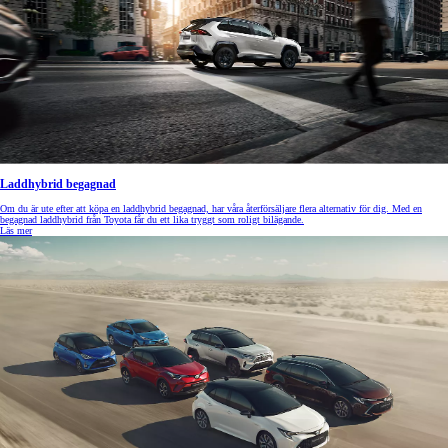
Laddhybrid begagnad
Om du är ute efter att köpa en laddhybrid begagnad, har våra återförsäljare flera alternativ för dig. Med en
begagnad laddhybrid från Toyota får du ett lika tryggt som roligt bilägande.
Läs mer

==

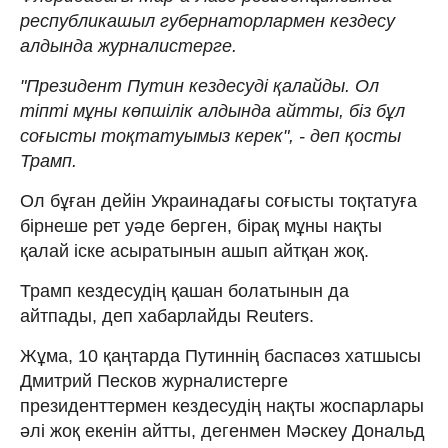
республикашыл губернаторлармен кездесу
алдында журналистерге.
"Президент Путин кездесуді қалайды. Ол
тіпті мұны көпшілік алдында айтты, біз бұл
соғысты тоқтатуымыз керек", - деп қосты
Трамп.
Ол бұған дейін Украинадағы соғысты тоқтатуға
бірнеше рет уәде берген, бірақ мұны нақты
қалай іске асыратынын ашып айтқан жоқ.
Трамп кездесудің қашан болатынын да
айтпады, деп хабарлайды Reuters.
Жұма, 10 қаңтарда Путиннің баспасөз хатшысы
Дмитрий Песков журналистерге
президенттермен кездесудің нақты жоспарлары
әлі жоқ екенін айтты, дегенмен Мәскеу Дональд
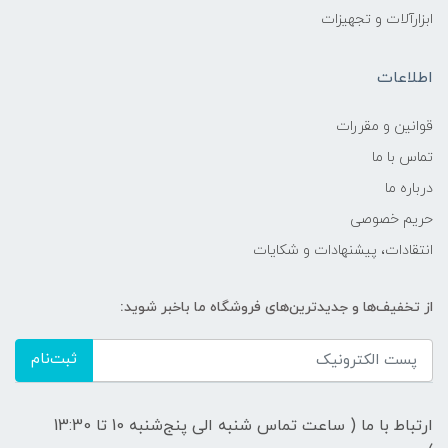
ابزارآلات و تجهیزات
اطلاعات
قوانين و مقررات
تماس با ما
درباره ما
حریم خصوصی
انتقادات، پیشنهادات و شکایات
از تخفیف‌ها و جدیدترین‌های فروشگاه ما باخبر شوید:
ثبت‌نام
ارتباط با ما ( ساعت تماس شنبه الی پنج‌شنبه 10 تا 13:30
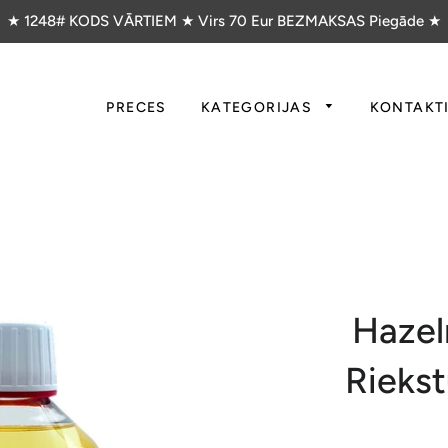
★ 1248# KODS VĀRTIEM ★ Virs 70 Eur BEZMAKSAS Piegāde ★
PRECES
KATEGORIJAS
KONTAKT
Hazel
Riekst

...

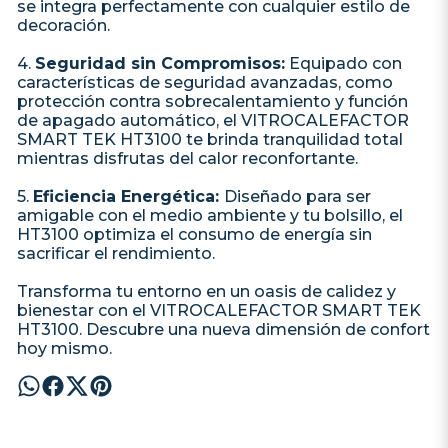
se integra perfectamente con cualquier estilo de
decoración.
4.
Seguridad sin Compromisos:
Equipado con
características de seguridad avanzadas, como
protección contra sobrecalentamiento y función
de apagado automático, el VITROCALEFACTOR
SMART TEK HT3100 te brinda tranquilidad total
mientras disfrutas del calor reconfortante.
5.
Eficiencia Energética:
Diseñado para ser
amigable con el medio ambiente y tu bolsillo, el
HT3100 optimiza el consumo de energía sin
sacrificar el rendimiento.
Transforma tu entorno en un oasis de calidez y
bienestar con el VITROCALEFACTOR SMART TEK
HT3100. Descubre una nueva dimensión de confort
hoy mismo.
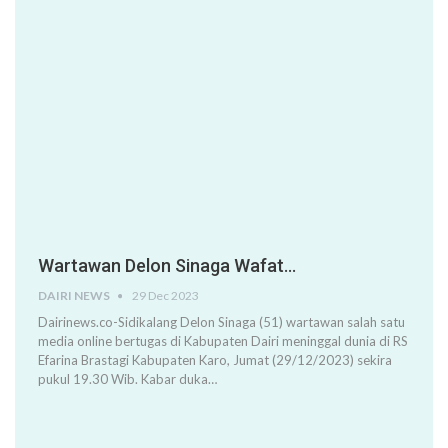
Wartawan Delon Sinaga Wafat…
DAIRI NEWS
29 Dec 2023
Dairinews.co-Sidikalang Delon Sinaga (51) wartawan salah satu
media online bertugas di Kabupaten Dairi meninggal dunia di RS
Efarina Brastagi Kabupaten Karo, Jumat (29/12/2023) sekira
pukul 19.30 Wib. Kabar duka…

**Required work**.
Could the stretch from the line with "бірнеше рет уәде берген, бірақ мұны нақты" through the line with "قوانين و مقررات" in the listing above be restated word for word, minus the pictures?

**Result of the task**.
бірнеше рет уәде берген, бірақ мұны нақты
қалай іске асыратынын ашып айтқан жоқ.
Трамп кездесудің қашан болатынын да
айтпады, деп хабарлайды Reuters.
Жұма, 10 қаңтарда Путиннің баспасөз хатшысы
Дмитрий Песков журналистерге
президенттермен кездесудің нақты жоспарлары
әлі жоқ екенін айтты, дегенмен Мәскеу Дональд
ابزارآلات و تجهیزات
اطلاعات
قوانين و مقررات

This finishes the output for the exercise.